Luke’s latest move has been to relocate his family to Hamilton, just south of Glasgow.  He did this for a variety of reasons including educational opportunities for his children.  “One of the things about being based in Glasgow now is the pure excitement of being so close to so many great players.  I am really happy living in Scotland and it turns out I have got relatives up here.  My grandmother was from Renfrew and my father grew up on Loch Lomond.  I didn't really understand the extent to which the family tree does branch up to Glasgow.”

“It is a really friendly place, even a big city like Glasgow.  In London, you go about your business and you are looking for that human interaction and often you don't get it, so it takes a little chunk out of you each time you open up and nothing comes back.  In Glasgow, it is very subtle but when you stop to ask someone for directions, they don’t speak to you for any longer, but for some reason you take something away that buoys you up.  It is genuine and at the end of the day you feel better.  I just feel better up here!”

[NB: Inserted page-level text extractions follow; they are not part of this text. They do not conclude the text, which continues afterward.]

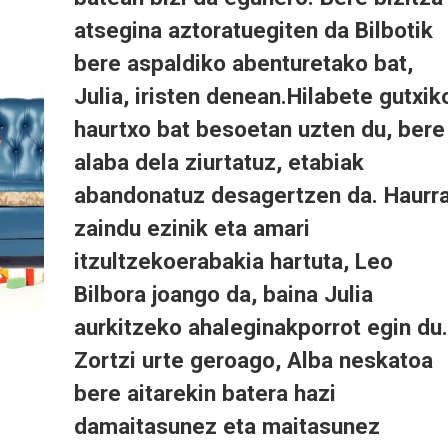
atsegina aztoratuegiten da Bilbotik
bere aspaldiko abenturetako bat,
Julia, iristen denean.Hilabete gutxik
haurtxo bat besoetan uzten du, bere
alaba dela ziurtatuz, etabiak
abandonatuz desagertzen da. Haurr
zaindu ezinik eta amari
itzultzekoerabakia hartuta, Leo
Bilbora joango da, baina Julia
aurkitzeko ahaleginakporrot egin du.
Zortzi urte geroago, Alba neskatoa
bere aitarekin batera hazi
damaitasunez eta maitasunez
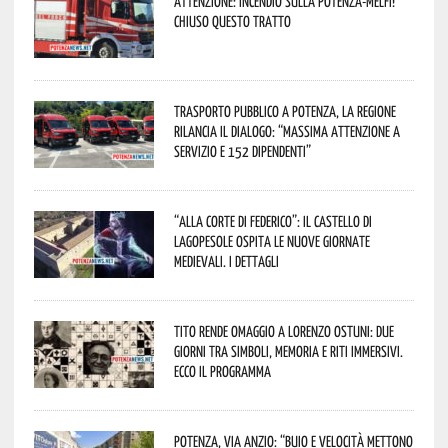
Attenzione: incendio sulla Potenza-Melfi!
Chiuso questo tratto
Trasporto pubblico a Potenza, la Regione
rilancia il dialogo: “Massima attenzione a
servizio e 152 dipendenti”
“Alla corte di Federico”: il Castello di
Lagopesole ospita le nuove Giornate
Medievali. I dettagli
Tito rende omaggio a Lorenzo Ostuni: due
giorni tra simboli, memoria e riti immersivi.
Ecco il programma
Potenza, Via Anzio: “Buio e velocità mettono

Luke ‘announced’ his arrival in Scotland with a concert at Celtic Connections billed as The Luke Daniels Band.  Celtic Connections gave him the opportunity to hook up with his mate Tim Edey, who has also relocated to Scotland for family reasons, and allowed him to choose a line up of sympathetic musicians to create a unique concert.  “I met Donald Shaw at Celtic Connections and told him I was moving up.  I asked if I could have a gig because I thought it would be really nice to have a launch pad to do something.  He said yes and gave me enough money to put together a nice band, so I just phoned people I knew and people I would like to play with.  I had recorded on Lauren MacCall’s record a couple of years ago.  Calum Stewart I had met through my work on The Hobbit movie last year - he reads music as well.  Tim Edey – well, enough said - and Éamon Doorley on mandola as well.  Having the body of the guitar and that nice top end stuff from the mandola - that kind of fairy dust - was a really effective way of creating a nice canvas on which the three front-line musicians could play.”

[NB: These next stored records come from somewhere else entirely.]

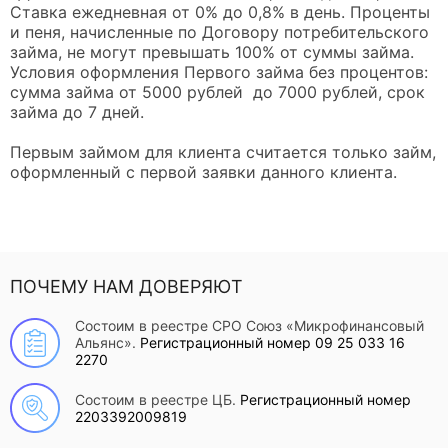
Ставка ежедневная от 0% до 0,8% в день. Проценты
и пеня, начисленные по Договору потребительского
займа, не могут превышать 100% от суммы займа.
Условия оформления Первого займа без процентов:
сумма займа от 5000 рублей до 7000 рублей, срок
займа до 7 дней.
Первым займом для клиента считается только займ,
оформленный с первой заявки данного клиента.
ПОЧЕМУ НАМ ДОВЕРЯЮТ
Состоим в реестре СРО Союз «Микрофинансовый
Альянс».
Регистрационный номер 09 25 033 16
2270
Состоим в реестре ЦБ.
Регистрационный номер
2203392009819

“We were Dropboxing stuff for a month before the gig and we met the day before as a group.  We played the gig and it was really enjoyable.  If you pick that calibre of musicians, it will always sound good from the start.  It's a bit like making a recording; the less you do to it when it goes down, the better.  You want it to sound right, you want a performance, but if you are forever tweaking it and tuning it, you have detracted from it.  And in a live performance, if you get good players they play well together there is less to do.  And you have a good time!”

“In the last 10 years I have been lucky enough to do lots of interesting projects with different musicians and I have been able to compose music and develop myself as a songwriter and singer as well, which is where I really want to move in the future.”

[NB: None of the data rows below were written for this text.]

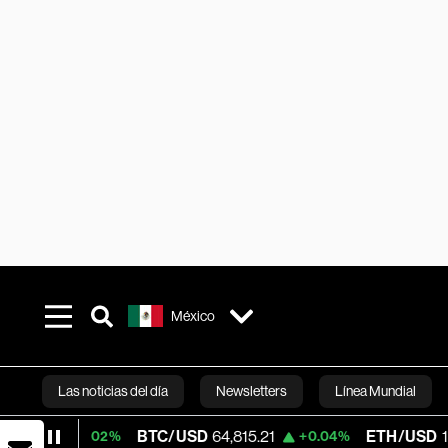
México
Las noticias del día
Newsletters
Línea Mundial
BTC/USD
64,815.21
ETH/USD
1,910.503
0.02%
+0.04%
Bloomberg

“Coming back to players like Dermot Byrne - he pulls out an accordion, plays a tune and people will listen because he has got something to say.  I have said this to other people and they have vehemently disagreed with me, but I don't feel that I am speaking when I play the accordion.  I feel that if I can develop myself as a singer (my mother is a singer) then I can express myself and actually say something and my music will mean more if I can do it through voice.  So after nearly 20 years of playing professionally on the box, I feel as if I have got to the point that I know where I need to go.  And it is not a safe road and not the easiest road, but it is the road that I am going to try and take in the future - and that is as a singer!”

“I have spent the last two years putting a lot of work into my guitar playing.  From a practical point of view it will enable me to go out on my own and do gigs, which is going to have to happen to begin with.  I would hope in 5 years time that I would have made a couple of records as a singer and guitar player and that I will have a small but loyal following - enough to keep me in bread and water anyway.”